Councillor McEllistrim said he believed such a visit would do for Kerry what John F. Kennedy’s visit did for New Ross, what Ronald Regan did for Ballyporeen and what Barack Obama’s visit to Moneygall did for the County Offaly town.
He insisted: “The publicity it would get would put Kerry on the map and also from a tourism point of view, it would enhance our tourist numbers.”
Councillor McEllistrim added: “The priority is Kerry and it’s from a Kerry perspective I’m putting down the motion and I think it would be good for business, jobs and tourism and it would also be good for the undocumented Irish in America.”

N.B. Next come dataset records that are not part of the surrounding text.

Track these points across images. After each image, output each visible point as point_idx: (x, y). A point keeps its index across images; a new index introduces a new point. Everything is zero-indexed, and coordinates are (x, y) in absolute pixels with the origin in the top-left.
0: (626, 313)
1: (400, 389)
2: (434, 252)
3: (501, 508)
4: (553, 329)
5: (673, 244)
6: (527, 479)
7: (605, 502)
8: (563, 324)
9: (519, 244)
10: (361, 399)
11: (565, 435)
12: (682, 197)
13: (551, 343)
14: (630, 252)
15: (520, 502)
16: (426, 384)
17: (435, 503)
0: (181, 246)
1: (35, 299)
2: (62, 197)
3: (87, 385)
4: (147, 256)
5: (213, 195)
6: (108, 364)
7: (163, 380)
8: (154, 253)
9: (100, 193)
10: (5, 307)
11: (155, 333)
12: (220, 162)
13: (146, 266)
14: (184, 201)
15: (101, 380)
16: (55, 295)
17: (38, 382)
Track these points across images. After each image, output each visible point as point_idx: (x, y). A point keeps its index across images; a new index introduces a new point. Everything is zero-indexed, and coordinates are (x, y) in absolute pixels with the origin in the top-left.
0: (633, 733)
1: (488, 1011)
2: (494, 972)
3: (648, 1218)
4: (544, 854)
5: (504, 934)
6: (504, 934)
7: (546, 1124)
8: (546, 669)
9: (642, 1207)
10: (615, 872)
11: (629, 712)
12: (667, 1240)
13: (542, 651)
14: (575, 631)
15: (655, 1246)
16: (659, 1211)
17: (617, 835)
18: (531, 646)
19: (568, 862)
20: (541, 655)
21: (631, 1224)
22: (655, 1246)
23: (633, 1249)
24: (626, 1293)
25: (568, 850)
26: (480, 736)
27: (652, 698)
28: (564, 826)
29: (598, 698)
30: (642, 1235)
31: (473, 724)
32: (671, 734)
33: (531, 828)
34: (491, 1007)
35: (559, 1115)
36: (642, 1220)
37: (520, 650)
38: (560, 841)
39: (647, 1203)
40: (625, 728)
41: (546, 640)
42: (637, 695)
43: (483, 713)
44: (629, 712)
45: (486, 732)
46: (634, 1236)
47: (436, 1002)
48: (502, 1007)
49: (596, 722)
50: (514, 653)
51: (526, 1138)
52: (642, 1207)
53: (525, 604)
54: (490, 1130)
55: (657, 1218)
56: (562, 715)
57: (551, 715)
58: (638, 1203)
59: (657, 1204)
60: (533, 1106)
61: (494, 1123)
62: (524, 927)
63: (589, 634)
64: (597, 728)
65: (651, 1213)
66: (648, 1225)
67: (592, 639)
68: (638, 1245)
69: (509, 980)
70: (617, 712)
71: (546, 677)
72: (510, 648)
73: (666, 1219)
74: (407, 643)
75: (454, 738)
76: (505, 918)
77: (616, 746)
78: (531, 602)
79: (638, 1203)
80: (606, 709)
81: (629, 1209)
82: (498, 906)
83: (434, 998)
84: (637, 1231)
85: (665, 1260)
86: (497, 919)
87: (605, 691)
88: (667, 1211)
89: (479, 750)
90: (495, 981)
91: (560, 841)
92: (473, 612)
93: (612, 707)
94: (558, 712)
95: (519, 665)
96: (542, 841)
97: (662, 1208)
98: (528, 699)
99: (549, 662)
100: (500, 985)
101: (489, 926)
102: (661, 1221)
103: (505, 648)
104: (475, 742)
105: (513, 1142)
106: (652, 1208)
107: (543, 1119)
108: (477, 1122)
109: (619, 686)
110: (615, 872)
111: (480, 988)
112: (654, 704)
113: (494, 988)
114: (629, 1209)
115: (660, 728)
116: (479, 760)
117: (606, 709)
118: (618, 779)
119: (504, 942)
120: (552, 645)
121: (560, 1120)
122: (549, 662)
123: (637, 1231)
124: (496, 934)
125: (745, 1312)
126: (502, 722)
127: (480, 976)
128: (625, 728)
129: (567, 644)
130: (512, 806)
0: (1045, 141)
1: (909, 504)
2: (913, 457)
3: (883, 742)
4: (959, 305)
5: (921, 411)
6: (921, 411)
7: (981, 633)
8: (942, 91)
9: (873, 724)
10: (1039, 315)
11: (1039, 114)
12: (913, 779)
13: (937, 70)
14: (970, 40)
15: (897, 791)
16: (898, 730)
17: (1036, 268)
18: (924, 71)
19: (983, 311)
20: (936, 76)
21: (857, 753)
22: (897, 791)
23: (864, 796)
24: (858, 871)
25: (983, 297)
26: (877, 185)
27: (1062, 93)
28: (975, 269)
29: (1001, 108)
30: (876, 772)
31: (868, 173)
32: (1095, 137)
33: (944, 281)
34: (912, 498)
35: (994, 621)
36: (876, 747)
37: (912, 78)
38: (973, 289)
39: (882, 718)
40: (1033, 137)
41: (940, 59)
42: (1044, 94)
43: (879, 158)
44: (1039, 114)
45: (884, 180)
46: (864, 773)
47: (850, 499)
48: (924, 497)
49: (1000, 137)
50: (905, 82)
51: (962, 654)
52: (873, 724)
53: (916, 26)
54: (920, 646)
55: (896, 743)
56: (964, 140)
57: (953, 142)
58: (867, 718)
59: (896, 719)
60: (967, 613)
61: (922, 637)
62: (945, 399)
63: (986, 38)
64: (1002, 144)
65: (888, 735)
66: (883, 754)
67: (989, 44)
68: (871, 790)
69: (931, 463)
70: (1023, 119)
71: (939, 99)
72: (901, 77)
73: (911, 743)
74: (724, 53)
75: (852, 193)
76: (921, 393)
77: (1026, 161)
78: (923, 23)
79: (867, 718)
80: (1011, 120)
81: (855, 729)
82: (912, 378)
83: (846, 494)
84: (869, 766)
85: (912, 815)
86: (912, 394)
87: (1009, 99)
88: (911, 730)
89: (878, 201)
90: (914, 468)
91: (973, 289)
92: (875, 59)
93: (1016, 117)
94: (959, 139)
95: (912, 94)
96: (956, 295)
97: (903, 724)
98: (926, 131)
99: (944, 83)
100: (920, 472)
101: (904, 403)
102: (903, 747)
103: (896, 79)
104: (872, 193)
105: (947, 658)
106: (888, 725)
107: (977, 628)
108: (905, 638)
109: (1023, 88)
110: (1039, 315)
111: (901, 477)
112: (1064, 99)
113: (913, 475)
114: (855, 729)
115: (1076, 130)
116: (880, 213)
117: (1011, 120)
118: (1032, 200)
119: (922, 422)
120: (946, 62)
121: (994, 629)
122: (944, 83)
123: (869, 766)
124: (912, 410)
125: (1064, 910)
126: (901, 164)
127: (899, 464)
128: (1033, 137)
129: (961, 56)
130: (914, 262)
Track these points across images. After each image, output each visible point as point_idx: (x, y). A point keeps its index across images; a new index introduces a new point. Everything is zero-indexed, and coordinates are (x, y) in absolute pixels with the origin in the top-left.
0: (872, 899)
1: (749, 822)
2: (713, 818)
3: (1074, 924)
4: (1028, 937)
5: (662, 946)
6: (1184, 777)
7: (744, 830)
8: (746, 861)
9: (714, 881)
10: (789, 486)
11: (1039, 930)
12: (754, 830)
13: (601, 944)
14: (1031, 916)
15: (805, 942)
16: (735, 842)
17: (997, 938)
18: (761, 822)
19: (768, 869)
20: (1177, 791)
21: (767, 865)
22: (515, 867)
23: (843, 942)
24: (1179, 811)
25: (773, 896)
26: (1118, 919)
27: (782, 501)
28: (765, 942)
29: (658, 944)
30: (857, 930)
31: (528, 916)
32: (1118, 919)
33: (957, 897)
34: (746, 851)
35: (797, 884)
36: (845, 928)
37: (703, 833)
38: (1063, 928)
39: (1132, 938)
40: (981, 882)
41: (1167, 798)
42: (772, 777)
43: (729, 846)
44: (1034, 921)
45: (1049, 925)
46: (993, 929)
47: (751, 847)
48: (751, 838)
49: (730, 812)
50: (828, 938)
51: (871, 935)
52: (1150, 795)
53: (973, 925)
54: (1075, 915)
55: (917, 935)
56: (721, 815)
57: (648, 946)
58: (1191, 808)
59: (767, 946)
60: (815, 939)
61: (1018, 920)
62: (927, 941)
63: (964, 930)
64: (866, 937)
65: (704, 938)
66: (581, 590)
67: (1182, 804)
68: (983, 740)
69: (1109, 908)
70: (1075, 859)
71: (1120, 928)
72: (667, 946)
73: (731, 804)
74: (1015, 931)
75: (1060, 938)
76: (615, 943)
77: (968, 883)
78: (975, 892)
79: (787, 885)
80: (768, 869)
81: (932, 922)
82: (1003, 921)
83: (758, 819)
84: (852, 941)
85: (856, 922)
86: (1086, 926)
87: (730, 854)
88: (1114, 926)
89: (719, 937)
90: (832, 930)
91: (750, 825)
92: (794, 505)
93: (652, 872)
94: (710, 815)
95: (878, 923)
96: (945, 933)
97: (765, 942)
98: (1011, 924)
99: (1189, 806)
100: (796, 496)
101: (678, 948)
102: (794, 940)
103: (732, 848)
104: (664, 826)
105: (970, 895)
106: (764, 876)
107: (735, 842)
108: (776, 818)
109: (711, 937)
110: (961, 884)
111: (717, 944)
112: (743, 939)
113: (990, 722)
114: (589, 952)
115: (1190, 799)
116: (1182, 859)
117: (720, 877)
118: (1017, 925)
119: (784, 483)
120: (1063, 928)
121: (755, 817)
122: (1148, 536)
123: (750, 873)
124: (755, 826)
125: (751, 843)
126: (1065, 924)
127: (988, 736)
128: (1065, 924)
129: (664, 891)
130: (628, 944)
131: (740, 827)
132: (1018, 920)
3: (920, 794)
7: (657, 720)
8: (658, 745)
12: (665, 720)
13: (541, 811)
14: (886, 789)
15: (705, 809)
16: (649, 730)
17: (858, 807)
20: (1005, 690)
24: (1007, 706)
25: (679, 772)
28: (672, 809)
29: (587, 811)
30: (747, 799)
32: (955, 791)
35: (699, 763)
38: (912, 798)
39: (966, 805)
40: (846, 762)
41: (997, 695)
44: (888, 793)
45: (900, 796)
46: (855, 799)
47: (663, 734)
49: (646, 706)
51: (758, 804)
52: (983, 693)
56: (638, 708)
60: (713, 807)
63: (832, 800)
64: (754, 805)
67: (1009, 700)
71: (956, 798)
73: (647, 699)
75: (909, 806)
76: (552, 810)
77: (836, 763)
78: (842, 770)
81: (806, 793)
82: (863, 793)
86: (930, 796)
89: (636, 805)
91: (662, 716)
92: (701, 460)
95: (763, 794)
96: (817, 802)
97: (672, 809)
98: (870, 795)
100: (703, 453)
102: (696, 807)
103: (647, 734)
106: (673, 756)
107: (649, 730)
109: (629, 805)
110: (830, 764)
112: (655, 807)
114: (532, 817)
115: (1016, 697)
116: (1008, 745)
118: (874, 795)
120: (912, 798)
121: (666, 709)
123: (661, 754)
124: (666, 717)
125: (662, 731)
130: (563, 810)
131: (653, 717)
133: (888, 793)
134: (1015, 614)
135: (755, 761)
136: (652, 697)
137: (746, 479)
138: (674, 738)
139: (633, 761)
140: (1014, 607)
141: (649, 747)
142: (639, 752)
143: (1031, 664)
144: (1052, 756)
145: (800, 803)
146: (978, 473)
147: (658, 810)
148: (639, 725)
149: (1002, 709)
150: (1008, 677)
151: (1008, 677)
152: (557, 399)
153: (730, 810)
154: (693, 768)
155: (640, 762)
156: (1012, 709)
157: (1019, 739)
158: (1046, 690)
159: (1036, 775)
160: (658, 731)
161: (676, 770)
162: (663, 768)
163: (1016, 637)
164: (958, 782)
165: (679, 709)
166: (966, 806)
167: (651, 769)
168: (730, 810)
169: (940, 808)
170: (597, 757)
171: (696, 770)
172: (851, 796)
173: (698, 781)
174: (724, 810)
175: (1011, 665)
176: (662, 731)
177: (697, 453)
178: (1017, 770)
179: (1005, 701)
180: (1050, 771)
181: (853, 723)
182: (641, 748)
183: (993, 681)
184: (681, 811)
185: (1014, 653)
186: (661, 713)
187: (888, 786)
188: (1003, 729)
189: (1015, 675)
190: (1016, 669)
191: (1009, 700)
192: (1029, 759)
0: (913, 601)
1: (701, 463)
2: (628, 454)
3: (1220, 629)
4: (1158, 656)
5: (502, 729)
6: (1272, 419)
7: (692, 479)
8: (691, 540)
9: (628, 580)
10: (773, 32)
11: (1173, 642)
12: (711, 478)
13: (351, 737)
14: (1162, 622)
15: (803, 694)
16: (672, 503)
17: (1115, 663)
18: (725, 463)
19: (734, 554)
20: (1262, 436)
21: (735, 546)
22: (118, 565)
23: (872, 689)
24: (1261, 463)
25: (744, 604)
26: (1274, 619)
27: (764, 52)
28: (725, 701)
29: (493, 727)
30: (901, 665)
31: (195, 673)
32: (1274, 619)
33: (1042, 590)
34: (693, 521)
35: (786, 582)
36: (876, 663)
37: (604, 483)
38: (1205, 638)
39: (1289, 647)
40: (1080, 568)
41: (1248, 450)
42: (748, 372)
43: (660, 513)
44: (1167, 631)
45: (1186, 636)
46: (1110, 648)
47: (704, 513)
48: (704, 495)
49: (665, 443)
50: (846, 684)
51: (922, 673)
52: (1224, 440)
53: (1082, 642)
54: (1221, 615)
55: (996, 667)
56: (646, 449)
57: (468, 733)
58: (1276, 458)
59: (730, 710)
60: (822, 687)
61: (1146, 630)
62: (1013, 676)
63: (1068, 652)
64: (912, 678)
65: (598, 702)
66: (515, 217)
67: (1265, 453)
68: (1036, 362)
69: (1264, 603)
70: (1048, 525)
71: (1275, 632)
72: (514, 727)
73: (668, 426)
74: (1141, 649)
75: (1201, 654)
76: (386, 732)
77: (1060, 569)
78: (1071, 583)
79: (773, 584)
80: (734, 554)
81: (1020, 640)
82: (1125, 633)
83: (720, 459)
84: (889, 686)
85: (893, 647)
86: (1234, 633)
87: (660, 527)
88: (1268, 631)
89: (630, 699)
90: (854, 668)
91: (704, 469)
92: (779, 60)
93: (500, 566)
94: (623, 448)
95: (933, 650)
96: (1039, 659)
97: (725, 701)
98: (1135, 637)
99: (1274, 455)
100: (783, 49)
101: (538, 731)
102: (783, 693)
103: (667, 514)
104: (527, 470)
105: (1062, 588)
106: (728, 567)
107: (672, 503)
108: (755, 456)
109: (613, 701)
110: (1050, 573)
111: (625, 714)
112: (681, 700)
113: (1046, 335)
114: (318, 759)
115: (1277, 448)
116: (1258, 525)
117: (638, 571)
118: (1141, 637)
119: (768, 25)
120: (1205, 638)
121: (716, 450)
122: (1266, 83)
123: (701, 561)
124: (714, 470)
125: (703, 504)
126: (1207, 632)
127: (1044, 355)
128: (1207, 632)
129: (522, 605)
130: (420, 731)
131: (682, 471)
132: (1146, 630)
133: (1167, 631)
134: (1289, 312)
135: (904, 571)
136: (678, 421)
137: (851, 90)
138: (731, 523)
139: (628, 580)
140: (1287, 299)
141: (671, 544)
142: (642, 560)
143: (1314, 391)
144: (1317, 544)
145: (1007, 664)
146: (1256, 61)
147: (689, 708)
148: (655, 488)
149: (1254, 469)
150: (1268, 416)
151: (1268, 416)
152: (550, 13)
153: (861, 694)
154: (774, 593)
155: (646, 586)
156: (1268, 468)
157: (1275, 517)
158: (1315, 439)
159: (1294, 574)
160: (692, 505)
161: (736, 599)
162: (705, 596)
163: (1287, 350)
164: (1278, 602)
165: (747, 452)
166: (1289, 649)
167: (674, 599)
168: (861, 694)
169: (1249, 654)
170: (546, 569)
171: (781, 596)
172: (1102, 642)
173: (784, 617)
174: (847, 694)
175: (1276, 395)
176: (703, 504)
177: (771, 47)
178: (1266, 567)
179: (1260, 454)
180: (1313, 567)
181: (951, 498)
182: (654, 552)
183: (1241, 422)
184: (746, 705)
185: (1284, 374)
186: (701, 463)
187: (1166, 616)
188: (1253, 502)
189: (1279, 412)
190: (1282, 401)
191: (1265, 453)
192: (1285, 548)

But the Trump invitation left some elected members horrified and bamboozled and while many maintained a dignified silence – not forgetting that Kerry is a tourism county that relies on American visitors – at least one voiced vehement opposition, citing Trump’s attitude to women as disgraceful.
County Councillor eventually, albeit reluctantly, backed a proposal to invite Trump to Kerry, but added an amendment calling for correct protocol to be adhered to and insisted the matter should first be referred to the new U.S. ambassador to Ireland.
The amendment also asked that the council first ascertained Mr. Trump’s policy towards the undocumented Irish – an emotive matter that affects thousands of families in this country.
Mayor of Kerry, Michael O’Shea – who is currently on an official visit to New York and Boston for St Patrick’s Day – raised a chuckle when he observed: “Between Donald Trump and the Pope, we are going to have our hands full.”
Incidentally, one of President Trump’s senior management team in his hotel chain just happens to be from Ireland’s premier tourist town of Killarney. He is on record as saying that if his boss does lay his considerable head on a Kerry pillow, it will be after a feed of bacon and cabbage cooked by his mother in Kerry.